## Goal of the exercise
Please make sure what you return matches the listing below exactly, minus its pictures.

## Material to process
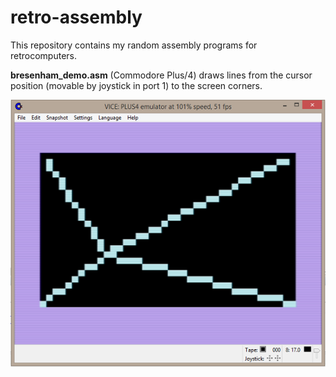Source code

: # retro-assembly
This repository contains my random assembly programs for retrocomputers.

**bresenham_demo.asm** (Commodore Plus/4) draws lines from the cursor position (movable by joystick in port 1) to the screen corners.

![Screenshot](https://github.com/t33bu/retro-assembly/blob/master/bresenham_screenshot.png)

## Reply
Source code

: # retro-assembly
This repository contains my random assembly programs for retrocomputers.

**bresenham_demo.asm** (Commodore Plus/4) draws lines from the cursor position (movable by joystick in port 1) to the screen corners.

![Screenshot](https://github.com/t33bu/retro-assembly/blob/master/bresenham_screenshot.png)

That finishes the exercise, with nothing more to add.